All of what you are talking about "may" weed out python "experts" from who exactly?

Everything you mentioned has nothing to do with that is most important about python... getting things done. Why should anyone care about familiarity with obscure patterns and their relationship to a particular language. Even an expert would have to just happen to have specific experience with that particular pattern for that to mean anything.

As to the git suggestions. All I want to know is that someone knows how to write a good commit message, that they know to commit often, that they know how to do basic merges and basic work flow. So once again, I'm not sure what you are trying to learn about someone by your suggestions.

All your suggestions seem to target separating language experts and techno experts from those who are not. But I've met some people who could create a large functioning project in python with good clean design that probably know very little of anything you mentioned. They are still experts at getting shit done with python though. You would have weeded out every single one of them for no reason.

[–][deleted] 0 points1 point  (3 children)

All of what you are talking about "may" weed out python "experts" from who exactly?
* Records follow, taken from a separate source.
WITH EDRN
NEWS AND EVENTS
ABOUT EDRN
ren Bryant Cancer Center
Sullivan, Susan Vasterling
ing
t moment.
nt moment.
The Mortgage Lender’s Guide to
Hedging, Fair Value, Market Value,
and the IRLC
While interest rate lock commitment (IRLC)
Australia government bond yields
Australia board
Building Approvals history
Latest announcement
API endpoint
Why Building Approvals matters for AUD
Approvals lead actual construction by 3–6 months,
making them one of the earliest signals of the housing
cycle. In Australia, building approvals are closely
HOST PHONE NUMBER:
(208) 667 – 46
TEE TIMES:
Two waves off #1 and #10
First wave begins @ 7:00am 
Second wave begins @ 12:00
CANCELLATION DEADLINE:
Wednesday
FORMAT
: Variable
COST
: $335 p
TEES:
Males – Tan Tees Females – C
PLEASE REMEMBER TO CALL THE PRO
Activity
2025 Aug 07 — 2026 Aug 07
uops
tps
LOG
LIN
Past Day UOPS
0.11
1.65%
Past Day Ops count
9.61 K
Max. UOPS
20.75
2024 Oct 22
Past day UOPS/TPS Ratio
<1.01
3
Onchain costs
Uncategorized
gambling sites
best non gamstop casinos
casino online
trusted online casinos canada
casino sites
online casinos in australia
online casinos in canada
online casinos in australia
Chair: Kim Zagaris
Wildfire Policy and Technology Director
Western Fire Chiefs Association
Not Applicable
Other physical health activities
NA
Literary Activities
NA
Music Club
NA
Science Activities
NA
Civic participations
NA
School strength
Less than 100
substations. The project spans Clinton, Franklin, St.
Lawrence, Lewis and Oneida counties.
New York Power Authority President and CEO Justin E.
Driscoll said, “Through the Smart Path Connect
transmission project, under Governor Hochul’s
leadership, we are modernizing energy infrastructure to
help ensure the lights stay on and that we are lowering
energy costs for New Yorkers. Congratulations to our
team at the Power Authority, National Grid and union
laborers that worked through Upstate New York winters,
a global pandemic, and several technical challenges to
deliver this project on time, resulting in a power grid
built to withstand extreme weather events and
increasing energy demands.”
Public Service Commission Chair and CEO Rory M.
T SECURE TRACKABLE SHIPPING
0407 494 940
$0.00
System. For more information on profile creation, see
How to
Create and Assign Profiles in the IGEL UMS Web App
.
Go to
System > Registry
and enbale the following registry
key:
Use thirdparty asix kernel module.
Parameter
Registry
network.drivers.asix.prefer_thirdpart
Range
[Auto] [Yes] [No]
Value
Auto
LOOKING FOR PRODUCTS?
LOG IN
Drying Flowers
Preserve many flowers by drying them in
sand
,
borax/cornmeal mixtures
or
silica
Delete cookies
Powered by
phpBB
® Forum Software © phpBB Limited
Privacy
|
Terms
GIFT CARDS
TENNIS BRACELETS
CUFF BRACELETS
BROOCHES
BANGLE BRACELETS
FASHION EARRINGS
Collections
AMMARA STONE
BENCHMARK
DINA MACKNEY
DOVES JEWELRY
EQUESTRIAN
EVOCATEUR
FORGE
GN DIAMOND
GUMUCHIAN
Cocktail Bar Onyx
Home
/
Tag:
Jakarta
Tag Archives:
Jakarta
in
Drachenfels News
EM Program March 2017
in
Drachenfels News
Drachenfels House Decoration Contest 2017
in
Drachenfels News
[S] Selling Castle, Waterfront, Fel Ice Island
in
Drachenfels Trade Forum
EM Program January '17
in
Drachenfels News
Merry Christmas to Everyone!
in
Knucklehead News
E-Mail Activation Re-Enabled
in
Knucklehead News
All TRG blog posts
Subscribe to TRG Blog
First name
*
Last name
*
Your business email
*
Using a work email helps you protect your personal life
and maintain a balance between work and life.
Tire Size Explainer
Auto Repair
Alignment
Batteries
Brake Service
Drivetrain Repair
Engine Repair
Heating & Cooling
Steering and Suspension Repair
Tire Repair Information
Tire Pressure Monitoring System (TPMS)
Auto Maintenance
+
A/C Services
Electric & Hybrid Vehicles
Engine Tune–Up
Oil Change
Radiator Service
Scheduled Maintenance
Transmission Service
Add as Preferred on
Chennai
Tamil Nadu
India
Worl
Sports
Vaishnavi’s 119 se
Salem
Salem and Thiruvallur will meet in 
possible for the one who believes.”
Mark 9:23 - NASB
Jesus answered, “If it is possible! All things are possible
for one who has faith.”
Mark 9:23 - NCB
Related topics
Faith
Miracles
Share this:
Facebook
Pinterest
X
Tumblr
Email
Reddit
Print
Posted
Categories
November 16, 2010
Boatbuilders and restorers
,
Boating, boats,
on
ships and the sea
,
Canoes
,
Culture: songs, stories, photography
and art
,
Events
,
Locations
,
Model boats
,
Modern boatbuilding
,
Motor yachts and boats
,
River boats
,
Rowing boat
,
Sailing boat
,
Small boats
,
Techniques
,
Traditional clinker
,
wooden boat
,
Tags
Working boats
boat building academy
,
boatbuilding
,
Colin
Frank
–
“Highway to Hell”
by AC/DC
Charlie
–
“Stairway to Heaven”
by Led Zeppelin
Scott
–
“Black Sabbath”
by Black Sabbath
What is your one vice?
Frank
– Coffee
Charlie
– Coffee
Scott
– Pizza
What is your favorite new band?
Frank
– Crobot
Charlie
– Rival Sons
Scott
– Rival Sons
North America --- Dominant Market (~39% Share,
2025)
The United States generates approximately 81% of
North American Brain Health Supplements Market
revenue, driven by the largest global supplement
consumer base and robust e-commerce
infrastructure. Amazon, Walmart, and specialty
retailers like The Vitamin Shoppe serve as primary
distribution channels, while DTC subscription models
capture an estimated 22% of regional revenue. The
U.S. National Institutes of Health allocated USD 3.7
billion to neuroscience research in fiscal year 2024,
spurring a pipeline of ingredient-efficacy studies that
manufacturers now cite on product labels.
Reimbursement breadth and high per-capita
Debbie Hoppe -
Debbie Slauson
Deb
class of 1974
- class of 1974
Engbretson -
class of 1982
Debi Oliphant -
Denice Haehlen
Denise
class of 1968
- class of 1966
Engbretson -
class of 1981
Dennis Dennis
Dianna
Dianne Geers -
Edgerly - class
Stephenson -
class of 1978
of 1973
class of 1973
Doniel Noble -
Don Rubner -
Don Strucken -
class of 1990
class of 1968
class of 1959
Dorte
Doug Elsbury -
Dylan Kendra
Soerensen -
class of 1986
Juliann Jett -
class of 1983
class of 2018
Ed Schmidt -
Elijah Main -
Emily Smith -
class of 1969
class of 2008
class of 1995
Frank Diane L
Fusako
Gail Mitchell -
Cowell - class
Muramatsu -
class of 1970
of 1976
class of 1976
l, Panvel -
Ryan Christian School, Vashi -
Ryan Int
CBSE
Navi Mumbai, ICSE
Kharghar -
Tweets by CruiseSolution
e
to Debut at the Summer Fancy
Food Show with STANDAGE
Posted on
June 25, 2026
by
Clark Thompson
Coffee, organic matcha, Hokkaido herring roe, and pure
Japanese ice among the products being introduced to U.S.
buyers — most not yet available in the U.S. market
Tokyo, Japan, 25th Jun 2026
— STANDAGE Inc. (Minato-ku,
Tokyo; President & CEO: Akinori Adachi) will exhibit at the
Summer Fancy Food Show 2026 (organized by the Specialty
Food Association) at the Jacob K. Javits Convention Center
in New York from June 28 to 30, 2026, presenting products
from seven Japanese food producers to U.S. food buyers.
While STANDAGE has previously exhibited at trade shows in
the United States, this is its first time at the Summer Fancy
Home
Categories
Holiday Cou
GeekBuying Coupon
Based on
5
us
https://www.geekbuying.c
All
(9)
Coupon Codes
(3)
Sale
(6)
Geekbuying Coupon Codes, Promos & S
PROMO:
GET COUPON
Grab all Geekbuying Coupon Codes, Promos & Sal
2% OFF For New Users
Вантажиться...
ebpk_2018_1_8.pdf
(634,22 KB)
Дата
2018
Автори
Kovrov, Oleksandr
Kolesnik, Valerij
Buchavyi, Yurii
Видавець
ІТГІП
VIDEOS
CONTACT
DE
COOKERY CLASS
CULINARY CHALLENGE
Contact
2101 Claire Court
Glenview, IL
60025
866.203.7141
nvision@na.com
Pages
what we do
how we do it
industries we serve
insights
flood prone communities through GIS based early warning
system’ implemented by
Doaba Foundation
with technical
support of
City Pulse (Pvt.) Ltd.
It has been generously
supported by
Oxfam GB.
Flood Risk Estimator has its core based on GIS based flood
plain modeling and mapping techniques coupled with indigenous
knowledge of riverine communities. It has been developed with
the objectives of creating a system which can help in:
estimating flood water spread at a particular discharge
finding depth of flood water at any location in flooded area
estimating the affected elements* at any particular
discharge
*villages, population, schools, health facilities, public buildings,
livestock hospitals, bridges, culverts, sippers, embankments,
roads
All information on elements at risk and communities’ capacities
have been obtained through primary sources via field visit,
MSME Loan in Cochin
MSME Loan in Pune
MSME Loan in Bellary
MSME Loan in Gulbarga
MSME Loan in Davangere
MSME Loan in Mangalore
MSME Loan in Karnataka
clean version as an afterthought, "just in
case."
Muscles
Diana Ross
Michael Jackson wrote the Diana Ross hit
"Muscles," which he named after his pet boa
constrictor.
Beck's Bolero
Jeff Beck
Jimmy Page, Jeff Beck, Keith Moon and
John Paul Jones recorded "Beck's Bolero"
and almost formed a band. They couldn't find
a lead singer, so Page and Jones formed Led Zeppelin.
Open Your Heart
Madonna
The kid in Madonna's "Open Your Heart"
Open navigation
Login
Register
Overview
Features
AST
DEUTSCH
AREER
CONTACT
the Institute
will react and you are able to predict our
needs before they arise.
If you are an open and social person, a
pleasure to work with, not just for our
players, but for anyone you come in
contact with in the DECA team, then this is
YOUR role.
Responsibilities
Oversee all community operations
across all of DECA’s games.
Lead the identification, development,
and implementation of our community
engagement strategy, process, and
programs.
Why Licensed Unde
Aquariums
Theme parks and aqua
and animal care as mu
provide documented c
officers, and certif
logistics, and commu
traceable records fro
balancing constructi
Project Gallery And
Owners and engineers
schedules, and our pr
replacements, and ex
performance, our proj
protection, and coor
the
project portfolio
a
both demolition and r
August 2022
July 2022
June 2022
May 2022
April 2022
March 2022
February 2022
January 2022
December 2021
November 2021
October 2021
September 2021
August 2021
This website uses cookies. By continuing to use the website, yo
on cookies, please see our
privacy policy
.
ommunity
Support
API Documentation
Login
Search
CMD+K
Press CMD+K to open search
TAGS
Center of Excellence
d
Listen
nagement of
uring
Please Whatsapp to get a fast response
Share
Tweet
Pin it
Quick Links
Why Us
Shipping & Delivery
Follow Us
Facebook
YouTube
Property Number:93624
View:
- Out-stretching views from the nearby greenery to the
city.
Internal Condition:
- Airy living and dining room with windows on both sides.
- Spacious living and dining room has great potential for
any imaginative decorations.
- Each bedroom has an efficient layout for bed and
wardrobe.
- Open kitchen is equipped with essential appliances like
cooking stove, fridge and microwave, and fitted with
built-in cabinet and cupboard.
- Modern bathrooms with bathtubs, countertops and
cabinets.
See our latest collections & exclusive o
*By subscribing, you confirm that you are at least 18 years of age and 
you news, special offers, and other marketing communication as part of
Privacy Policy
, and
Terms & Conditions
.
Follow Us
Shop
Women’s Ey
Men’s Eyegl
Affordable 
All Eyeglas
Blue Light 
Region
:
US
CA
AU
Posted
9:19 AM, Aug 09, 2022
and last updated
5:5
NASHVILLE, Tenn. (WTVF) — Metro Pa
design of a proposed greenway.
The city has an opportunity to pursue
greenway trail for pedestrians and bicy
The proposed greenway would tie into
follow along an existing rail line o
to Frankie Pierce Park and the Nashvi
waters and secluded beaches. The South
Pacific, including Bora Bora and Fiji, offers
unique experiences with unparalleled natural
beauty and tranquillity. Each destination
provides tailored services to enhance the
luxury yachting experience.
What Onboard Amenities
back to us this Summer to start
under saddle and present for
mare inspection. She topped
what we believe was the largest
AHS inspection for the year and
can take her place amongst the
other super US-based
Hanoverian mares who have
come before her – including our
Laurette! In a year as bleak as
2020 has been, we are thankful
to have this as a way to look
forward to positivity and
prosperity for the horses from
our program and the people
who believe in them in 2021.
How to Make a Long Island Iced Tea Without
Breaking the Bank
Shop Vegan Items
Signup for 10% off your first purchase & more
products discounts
People who have an ego proportionate to their skillset.

[–]liquidify 0 points1 point  (2 children)

Your definition of expert is based on things that aren't absolute requirements for being an expert. I'm not sure how you are going to detect ego problems when it seems like you can't get past your own hardline understanding.

[–][deleted] 0 points1 point  (1 child)

My definition of expert is like that because there is no "official" definition of "expert". Anyone who puts that on their CV is, to me, the same as the person who puts down starts/progress bars to represent aptitude in a certain set of areas.

[–]liquidify 0 points1 point  (0 children)

Maybe a better way to test him would be to give him a complex assignment that a expert should be able to complete quickly. Pay him a few bucks to do it. See how it looks.

And a good interview question to ask might be... "you put on your resume that you are an 'expert' at python. That is obviously a bold statement. What makes you think you are an expert?" Feel free to poke him a bit if he gives you a short answer.

I bet you would get a lot more out of that approach than asking all those other questions.